◆ TO-DO ITEM ◆
Print out the records in full, keeping each word unchanged.

◆ RECORDS FOR PROCESSING ◆
[Start of Attachment]

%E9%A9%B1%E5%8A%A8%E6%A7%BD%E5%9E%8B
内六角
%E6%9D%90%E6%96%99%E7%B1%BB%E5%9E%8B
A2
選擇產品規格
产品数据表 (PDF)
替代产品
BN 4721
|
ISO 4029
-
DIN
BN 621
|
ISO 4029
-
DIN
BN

[End of Attachment]

◆ RESPONSE BOX ◆
%E9%A9%B1%E5%8A%A8%E6%A7%BD%E5%9E%8B
内六角
%E6%9D%90%E6%96%99%E7%B1%BB%E5%9E%8B
A2
選擇產品規格
产品数据表 (PDF)
替代产品
BN 4721
|
ISO 4029
-
DIN
BN 621
|
ISO 4029
-
DIN
BN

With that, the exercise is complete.